§ EXERCISE OBJECTIVE: With pictures removed, the data below should be returned exactly.

§ SUPPLIED INFORMATION:

════════

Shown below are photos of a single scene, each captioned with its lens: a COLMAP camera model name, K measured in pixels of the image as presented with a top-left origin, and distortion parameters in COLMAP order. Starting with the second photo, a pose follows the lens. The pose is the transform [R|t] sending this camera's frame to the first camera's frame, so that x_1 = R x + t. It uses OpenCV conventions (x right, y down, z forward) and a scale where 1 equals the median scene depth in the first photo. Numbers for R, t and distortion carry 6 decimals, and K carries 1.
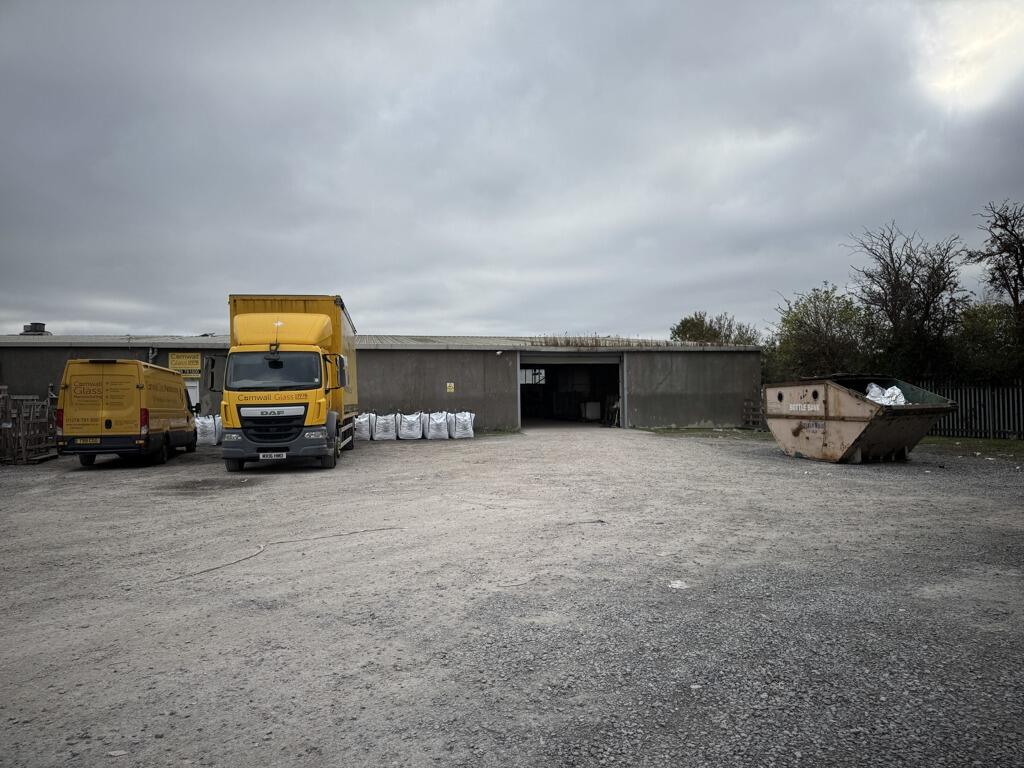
lens RADIAL K [[727.1, 0, 511.7], [0, 727.1, 383.2], [0, 0, 1]] dist [0.046802, -0.003893]
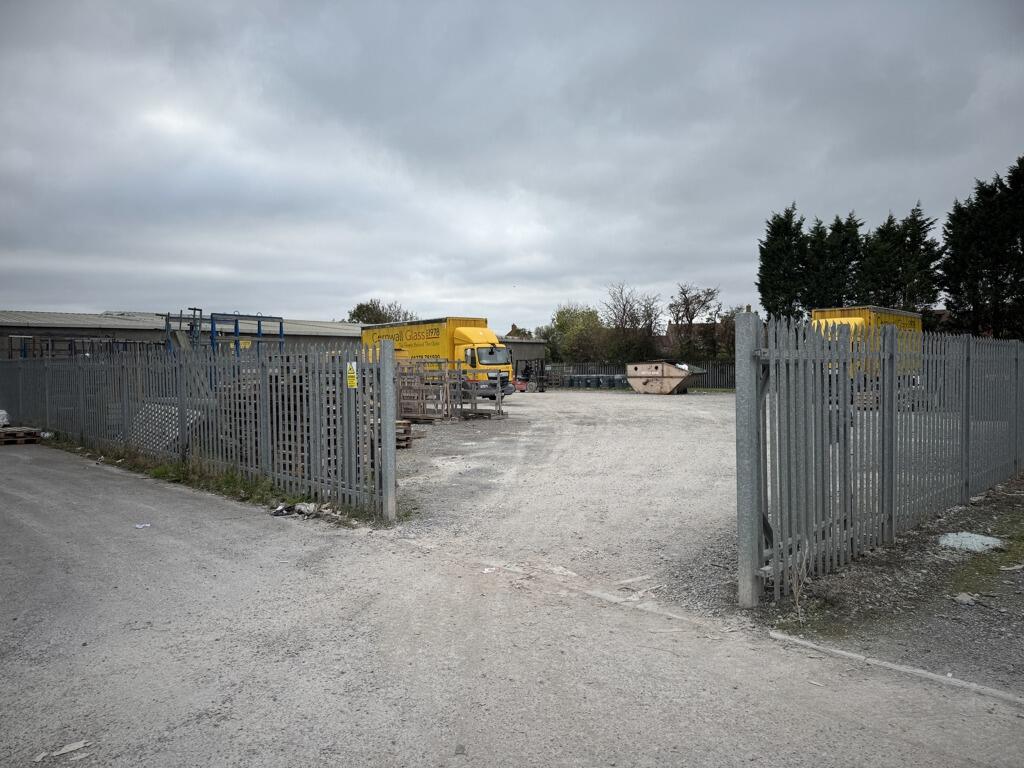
lens RADIAL K [[727.1, 0, 499.0], [0, 727.1, 423.3], [0, 0, 1]] dist [0.046802, -0.003893]
pose [[0.837209, -0.038580, 0.545521, -1.332207], [-0.010948, 0.996126, 0.087249, -0.006071], [-0.546773, -0.079018, 0.833544, -0.746420]]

════════

§ WRITTEN SOLUTION:
Shown below are photos of a single scene, each captioned with its lens: a COLMAP camera model name, K measured in pixels of the image as presented with a top-left origin, and distortion parameters in COLMAP order. Starting with the second photo, a pose follows the lens. The pose is the transform [R|t] sending this camera's frame to the first camera's frame, so that x_1 = R x + t. It uses OpenCV conventions (x right, y down, z forward) and a scale where 1 equals the median scene depth in the first photo. Numbers for R, t and distortion carry 6 decimals, and K carries 1.
lens RADIAL K [[727.1, 0, 511.7], [0, 727.1, 383.2], [0, 0, 1]] dist [0.046802, -0.003893]
lens RADIAL K [[727.1, 0, 499.0], [0, 727.1, 423.3], [0, 0, 1]] dist [0.046802, -0.003893]
pose [[0.837209, -0.038580, 0.545521, -1.332207], [-0.010948, 0.996126, 0.087249, -0.006071], [-0.546773, -0.079018, 0.833544, -0.746420]]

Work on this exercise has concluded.